De eerste aflevering van het televisieprogramma Nadia ontroerde me. Onder leiding van presentator Nadia Moussaid voerden ervaringsdeskundigen en een studio vol andere mensen een dialoog over armoede en ongelijkheid.
Die ontroering had niets te maken met de besproken onderwerpen, want die zijn niet nieuw. Sterker nog: gesprekken over armoede en ongelijkheid zijn – terecht – gemeengoed in de media. Regelmatig zit iemand aan een talkshowtafel om het erover te hebben, vaak als er weer eens een rapport is gepubliceerd.
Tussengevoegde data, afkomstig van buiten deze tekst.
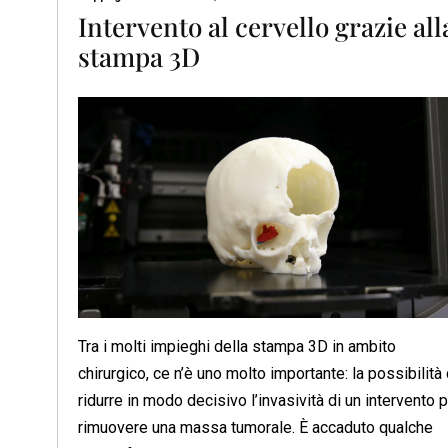
Intervento al cervello grazie all
stampa 3D
Tra i molti impieghi della stampa 3D in ambito
chirurgico, ce n’è uno molto importante: la possibilità 
ridurre in modo decisivo l’invasività di un intervento 
rimuovere una massa tumorale. È accaduto qualche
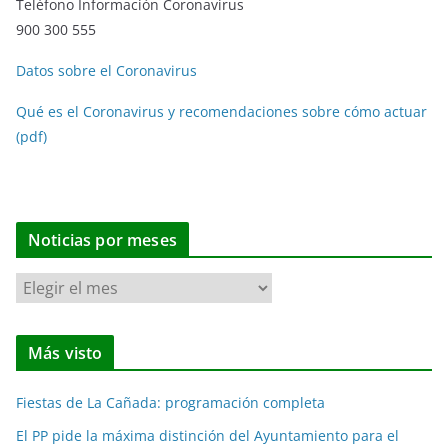
Teléfono Información Coronavirus
900 300 555
Datos sobre el Coronavirus
Qué es el Coronavirus y recomendaciones sobre cómo actuar
(pdf)
Noticias por meses
N
o
t
Más visto
i
c
Fiestas de La Cañada: programación completa
i
a
El PP pide la máxima distinción del Ayuntamiento para el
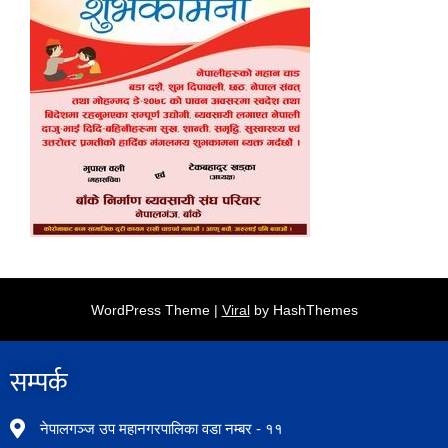
WordPress Theme |
Viral
by HashThemes
सम्पर्क​
नेपालगञ्ज उप महानगरपालिका वडा नम्बर - ११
Voor een gesprek over armoede, zo is het mediabeleid, moet een actuele aanleiding zijn. Af en toe schrijft iemand een column, waarin bijvoorbeeld staat dat ongezond eten simpelweg een keuze is. Of een krant laat een deskundige de proef op de som nemen en voor weinig geld boodschappen doen. En ondanks dat die deskundige niet slaagt, mag die wel tips geven – die vind je vervolgens achter een betaalmuur. Of er worden rijke weldoeners op het podium gehesen om te vertellen wat zij voor mensen in armoede kunnen betekenen, zonder die mensen te hebben gevraagd naar wat ze willen en nodig hebben.
Ja, het gaat over armoede. Maar de afstand tot die armoede is in deze verhalen levensgroot. Voor mij was armoede lange tijd alledaags en overal: op onze eettafel, het matras, aan de muren, voor de portiekdeur, in de speeltuin, in m’n schooltas.
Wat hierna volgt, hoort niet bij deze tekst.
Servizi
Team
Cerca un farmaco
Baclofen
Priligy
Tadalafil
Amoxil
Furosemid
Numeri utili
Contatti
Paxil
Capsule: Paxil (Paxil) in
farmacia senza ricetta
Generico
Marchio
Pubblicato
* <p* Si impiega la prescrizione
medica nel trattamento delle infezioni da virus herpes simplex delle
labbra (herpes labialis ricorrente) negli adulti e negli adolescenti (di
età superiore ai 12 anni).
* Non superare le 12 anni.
Er was ruimte voor de getuigenissen van de moeder, de tranen van haar zoon die gepest wordt en met zijn stagevergoeding daarom maar nieuwe kleren koopt in plaats van iets leuks
In de aflevering van Nadia zag ik dat eindelijk terug. De aflevering doet recht aan de werkelijkheid, omdat op het podium ervaringsdeskundigen zaten. Er was ruimte voor de getuigenissen van de moeder, de tranen van haar zoon die gepest wordt en met zijn stagevergoeding daarom maar nieuwe kleren koopt in plaats van iets leuks. Een gesprek over het ervaren van schaamte, maar tegelijkertijd de noodzaak voelen die te doorbreken.
De ervaringsdeskundigen – ‘gewone mensen’ werden ze in verschillende artikelen genoemd – waren een moeder die met negentig euro in de week haar vier kinderen en zichzelf moet voeden, een ex-miljonair die inmiddels een miljoen euro aan schulden heeft, een vrouw die is opgegroeid in armoede en zich daar letterlijk en figuurlijk uit heeft gewerkt, een man die chronisch ziek is, in een rolstoel zit en negen jaar lang in armoede leefde, en een werkende arme.
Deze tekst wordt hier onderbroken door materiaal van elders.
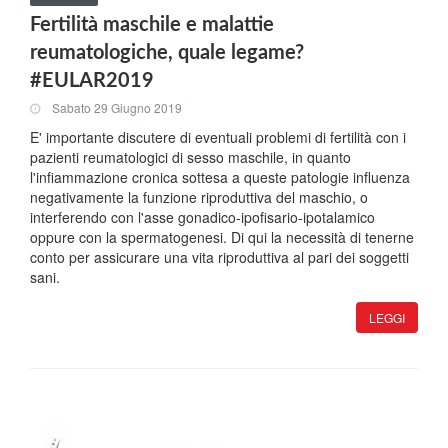
Fertilità maschile e malattie
reumatologiche, quale legame?
#EULAR2019
Sabato 29 Giugno 2019
E' importante discutere di eventuali problemi di fertilità con i
pazienti reumatologici di sesso maschile, in quanto
l'infiammazione cronica sottesa a queste patologie influenza
negativamente la funzione riproduttiva del maschio, o
interferendo con l'asse gonadico-ipofisario-ipotalamico
oppure con la spermatogenesi. Di qui la necessità di tenerne
conto per assicurare una vita riproduttiva al pari dei soggetti
sani.
LEGGI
Dit waren eens geen onderzoekers, filosofen of bekende Nederlanders. En, al was een aantal van hen weleens eerder in de media geweest, leven in armoede kreeg zo meerdere gezichten. Een unicum, in ons medialandschap. Want: op hoeveel podia staan de mensen die het sociaal-maatschappelijk niet al te best hebben? Aan welke tafel analyseren zij de samenleving? Wie leeft in armoede en mag eens een column schrijven? In welk boek lezen we hun pleidooi?
Uiteraard: kunnen schrijven is een vak. Maar als je slechts je verhaal kunt delen in een bepaalde taal en in een specifieke vorm, lopen we belangrijke bijdragen aan het maatschappelijke debat mis. Niet iedereen kan meepraten, als-ie zou willen. De lat ligt te hoog. De toegang tot media, waarin belangrijke gesprekken worden gevoerd, bijvoorbeeld over armoede en ongelijkheid, is ongelijk. Ik vind dat oneerlijk. Ruimte maken is geen moeilijke opgave. Nadia laat het zien.
Het zou mooi zijn als ook andere media, over de gehele linie, minstens één iemand aan de andere kant van de kloof een podium, een column of een podcast geven. Dat zal vast écht handige tips opleveren, leiden tot vergezichten en een weerwoord hier en daar, waardoor er een beeld ontstaat van armoede dat beter rijmt met de werkelijkheid. Dat beeld maakt dat mensen die zich in eenzelfde positie bevinden zich in de verhalen in de media kunnen herkennen. Armoede is er immers niet alleen in rapporten en de denkkaders en gedachtespinsels van de intellectuele elite.
Eindelijk, dacht ik na het kijken van Nadia. Hopelijk inspireert het andere media en is het een goed begin.